SenCYF was a 12-month project supported by ESA from July 2020 that aimed to estimate and forecast the yield of wheat at the parcel level. SenCYF proposed an innovative crop yield forecasting model based on Sentinel-2 data, validated with a France-wide in situ yield data set.
Crop yield forecasting is crucial information that structures the global trade commodities market, impacting public and private sectors. Major agricultural agencies have developed Crop Yield Forecasting Systems (CYFS) to monitor crop production and thus to cope with the consequences of production variability in terms of food security, market development and trade. These CYFS generally rely on expert knowledge, and for some developed countries, the use of nation-wide surveys may be used. The exploitation of Earth Observation (EO) data is rare, and often limited to coarse spatial resolution sensors, which are unable to provide crop specific observations. The Sentinel-2 constellation has started changing this perspective as it provides observations at high spatial and temporal resolution that may revolutionize the use of EO data for crop monitoring.
Crop production of a given region is calculated as the product of the cultivated area by the average yield of the crop of interest over the same area. Forecasting crop production requires the derivation of both aspects separately, while a within-season crop specific map is required to derive the yield from EO. In the past years, ESA has supported activities to develop operational tools to better identify the crop types and estimate the crop areas (e.g. ESA Sen2Agri, ESA Sen4CAP , ESA Sen4STAT ). During the outbreak of the covid-19 virus and the first phase of the sanitary crisis, the harvest of the wheat crop was monitored in real time during the 2020 growing season and reported on the RACE dashboad . Despite great expectations clearly expressed in the context of climate change and subsequent production uncertainty, as of early 2019 there is no operational method to estimate crop yield from Sentinel-2 time series. Building a crop yield estimation and forecasting model at field and administrative is of major interest for most of the stakeholders involved in agriculture sector.
The UCLouvain-Geomatics research group developed the necessary framework to calibrate its crop yield forecasting model from Sentinel-2 time series in order to estimate and forecast winter wheat yield in developed countries (Europe, USA). However, the validation of this calibrated yield model has been performed only at sub-national level (e.g., county level for USA, NUTS-3 for France). The model performances were already very promising for these preliminary results with the ability to estimate yield with an error as low as 11% at this aggregation level.
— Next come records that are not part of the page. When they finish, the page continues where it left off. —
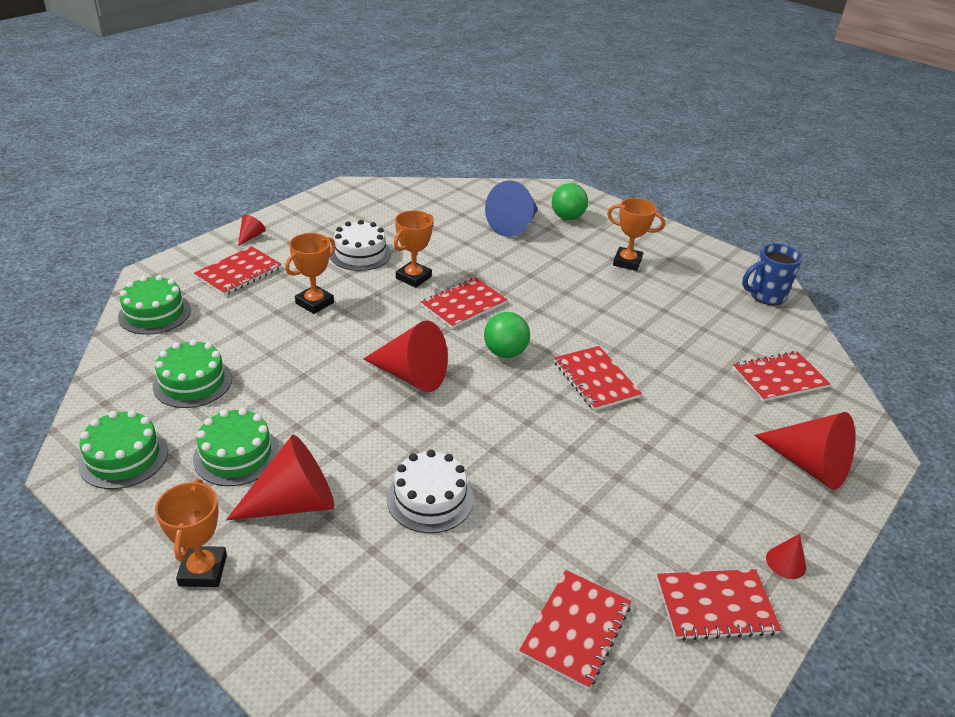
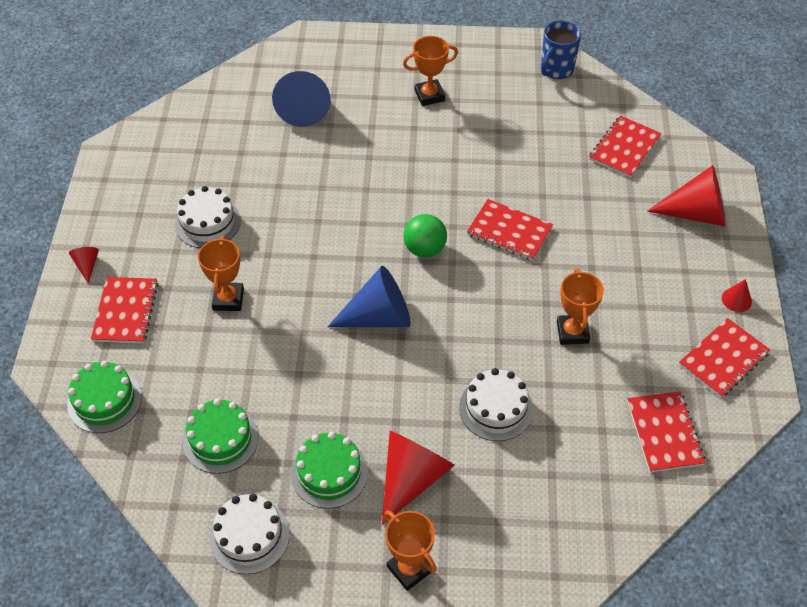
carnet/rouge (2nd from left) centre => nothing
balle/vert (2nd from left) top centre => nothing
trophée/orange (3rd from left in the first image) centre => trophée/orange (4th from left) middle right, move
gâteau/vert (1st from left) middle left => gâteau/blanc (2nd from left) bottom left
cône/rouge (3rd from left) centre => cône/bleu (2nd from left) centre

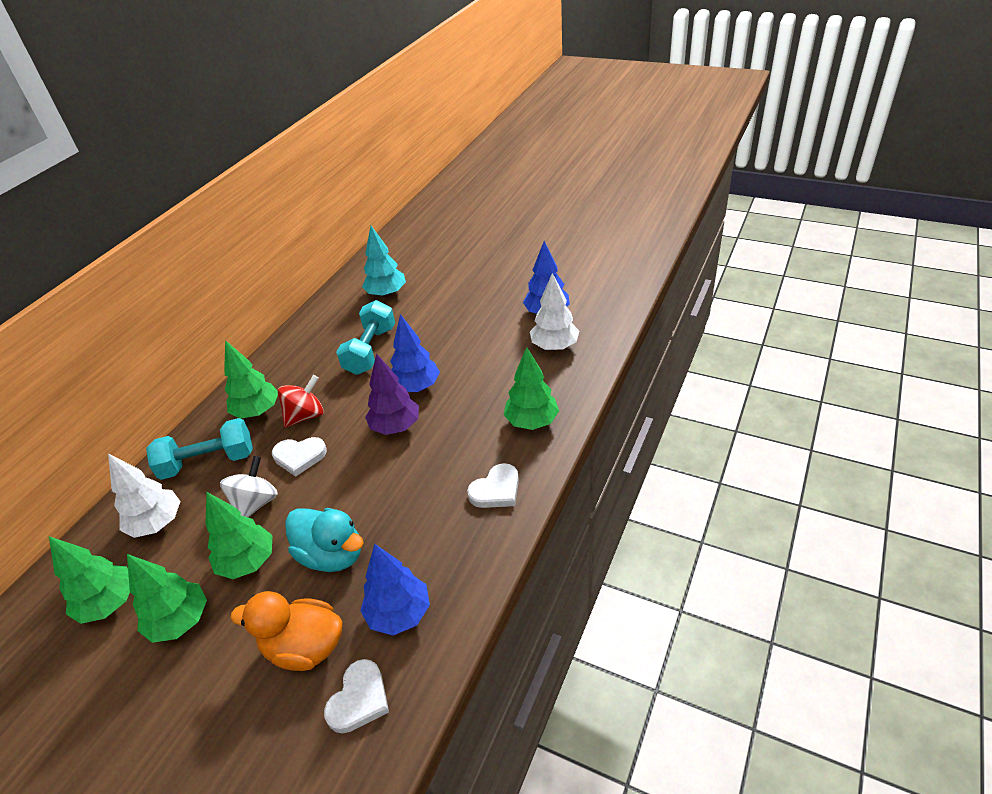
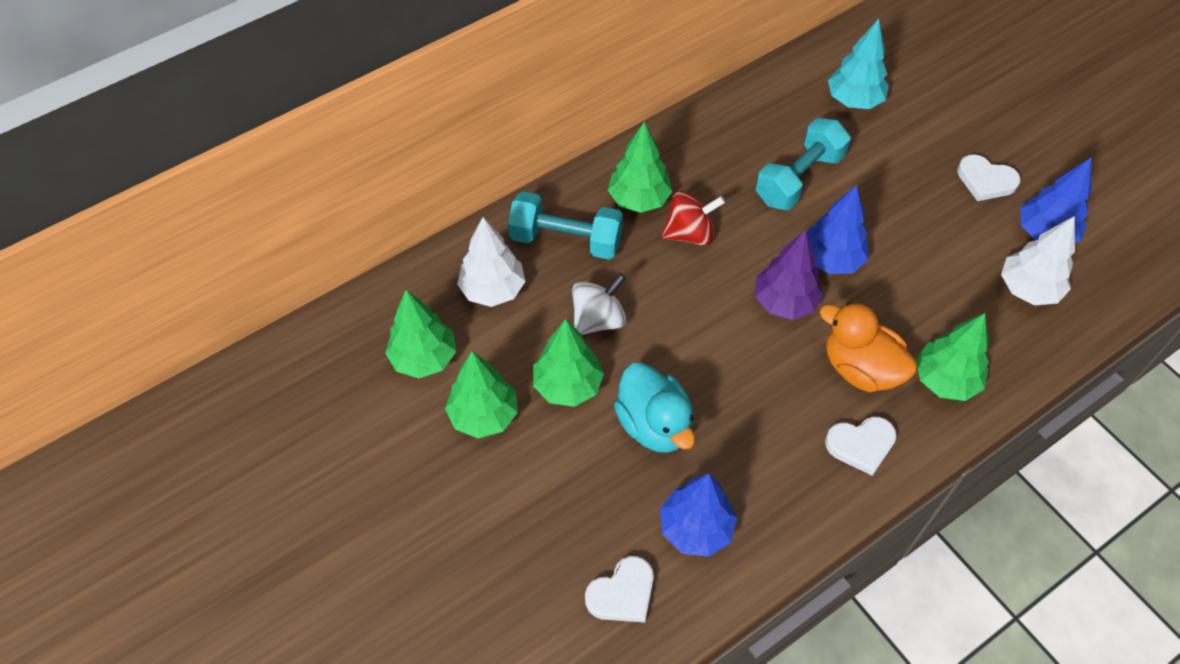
canard/orange bottom left => canard/orange middle right, move
cœur/blanc (1st from left in the first image) middle left => cœur/blanc (3rd from left) top right, move

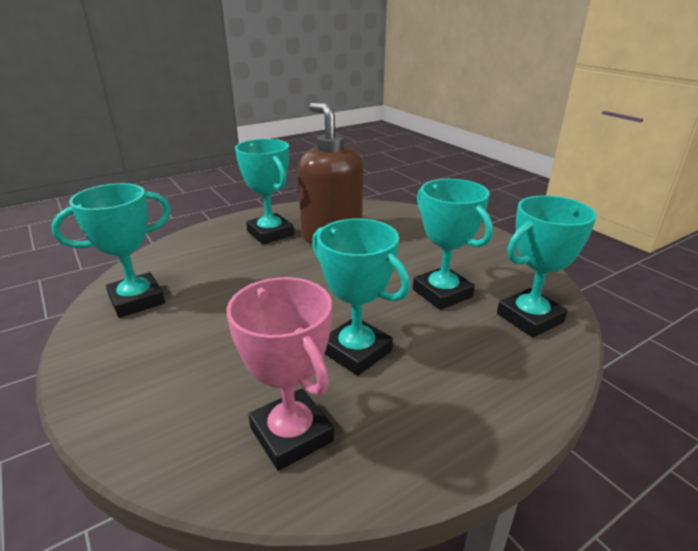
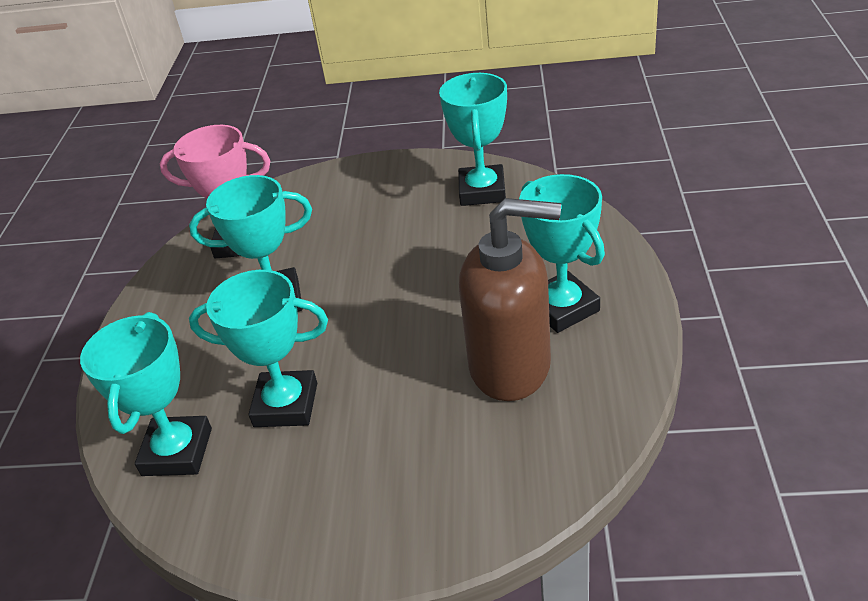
trophée/turquoise (2nd from left in the first image) centre => trophée/turquoise (5th from left) centre, 60 degrees clockwise

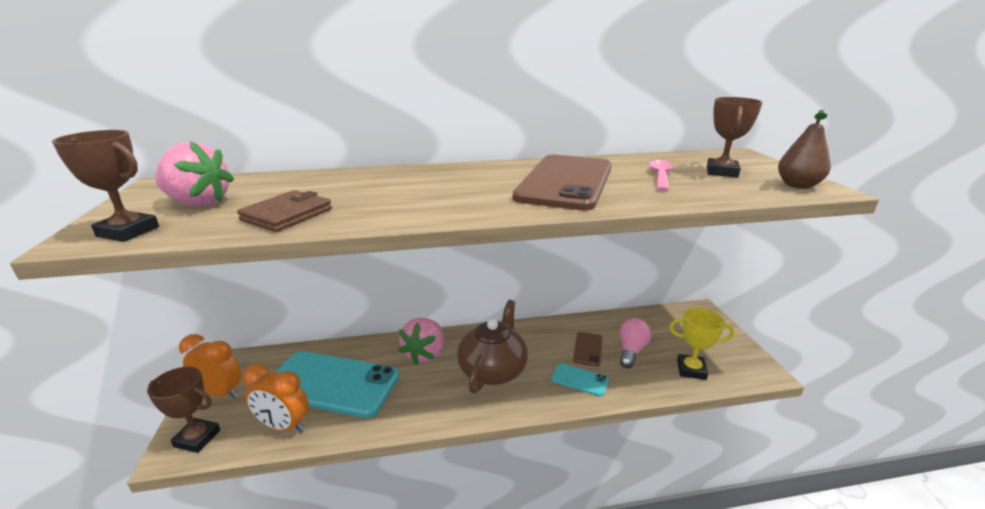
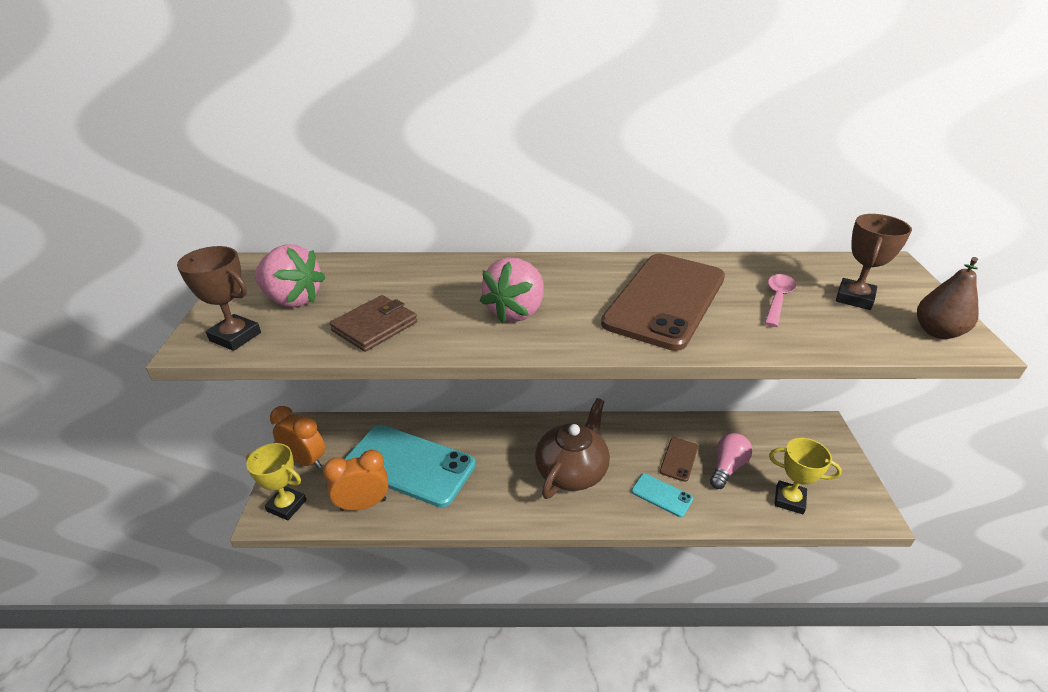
fraise/rose (2nd from left) bottom centre => fraise/rose (2nd from left) centre, move
trophée/marron (2nd from left) bottom left => trophée/jaune (1st from left) bottom left
réveil/orange (2nd from left) bottom left => réveil/orange (2nd from left) bottom centre, 135 degrees clockwise

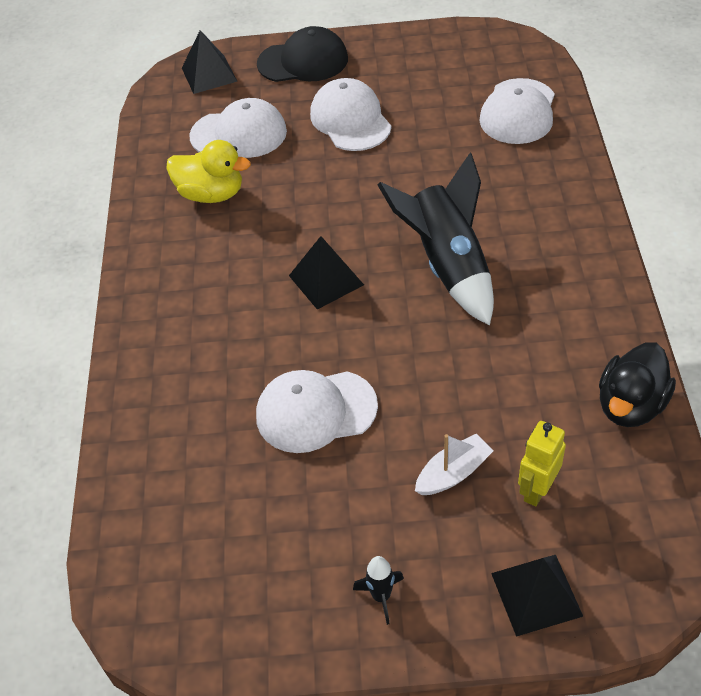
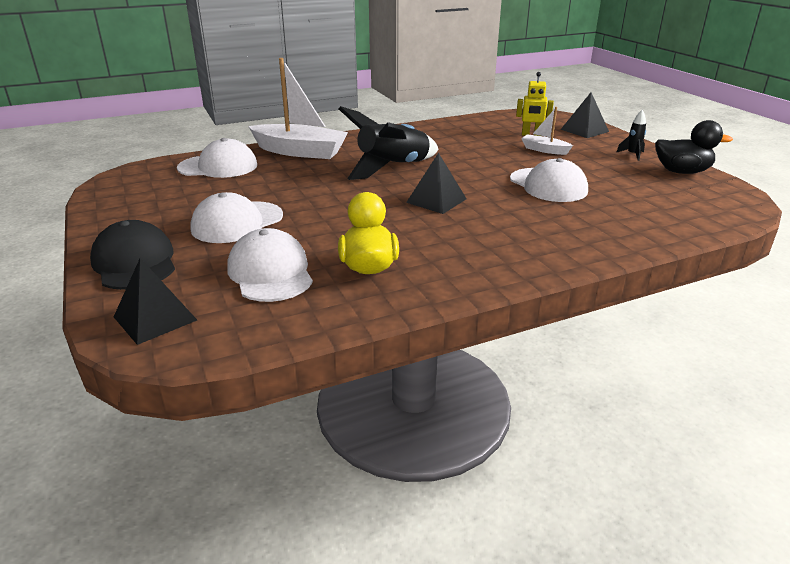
nothing => bateau/blanc (1st from left) top centre
canard/noir middle right => canard/noir top right, move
While validation is limited to the sub-national scale due to the shortage of accessible yield observation, the elementary unit of the simulation is the agricultural field and there is a potential to monitor yield at such a scale. In 2018, UCLouvain-Geomatics got the access to a data set composed by around 11,500 winter wheat yields declared by farmers each year. That gives the opportunity to confront high resolution satellite data like Sentinel-2 with a yield data set of high magnitude.
The proposed innovative approach aimed to develop and validate a Sentinel-2-based crop yield forecasting model based on this very large in-situ yield data set. It was a great opportunity to contribute to filling the gap for a complete EO-based crop monitoring system (areas and yield), and to demonstrate the performance of the Sentinel-2 time series for crop yield estimates. As the Sentinel era has just began, the interest for S2-based CYFS is expected to increase rapidly worldwide. The proposed pioneer method will be replicable for other crops and will affect a wide variety of actors, from national and international agricultural agencies to private sectors involved in the commodities trade market.
The overall objective of the project was to develop a regression model using a set of explanatory variables (mostly developed from Earth Observation and meteorological time series) to estimate the yield. The project was composed of two main parts. The first one was the selection and the extraction of those explanatory variables (yield features or YFs). The second one was the modeling part aiming to train a model on those variables to estimate the yield value at field level.
A benchmarking step was needed to develop and retrieve the model design providing the best performances. Multiple tests were completed during the benchmarking phase, using different model regression algorithms and combinations of steps on the dataset calibration (with or without stratification, variable selection methods, etc.). Such a benchmarking testing different choices at different levels allowed the selection of the best model for the final yield estimation and yield forecast.
SenCYF best model was designed to estimate the yield of the fields at three periods in the season. The estimation model (models calibrated with the reference yield dataset of the current years) provides an estimation based on the yield reference surveys. The yield estimation computed right after the harvest are based on the pre-existing model (PEM) corresponding to models calibrated with the reference yield dataset of the previous year(s). The forecast model provides the yields as early as mid-June, about one month before the harvest.
The estimation aggregated from field to subnational level (Nuts 3) presents high performances for each method. The huge gap between the estimation and the PEM estimation performances highlights the difficulty of a model to be applied on other spacetime. The inter-annual yield variability is not well retrieved. Looking at specific years, we observe bias for the PEM estimation and forecast in 2018 and 2019. 2018 results (orange) are systematically overestimated whereas 2019 results (blue) are underestimated. More results will be display after the publication of the scientific manuscript relying on the SenCYF project.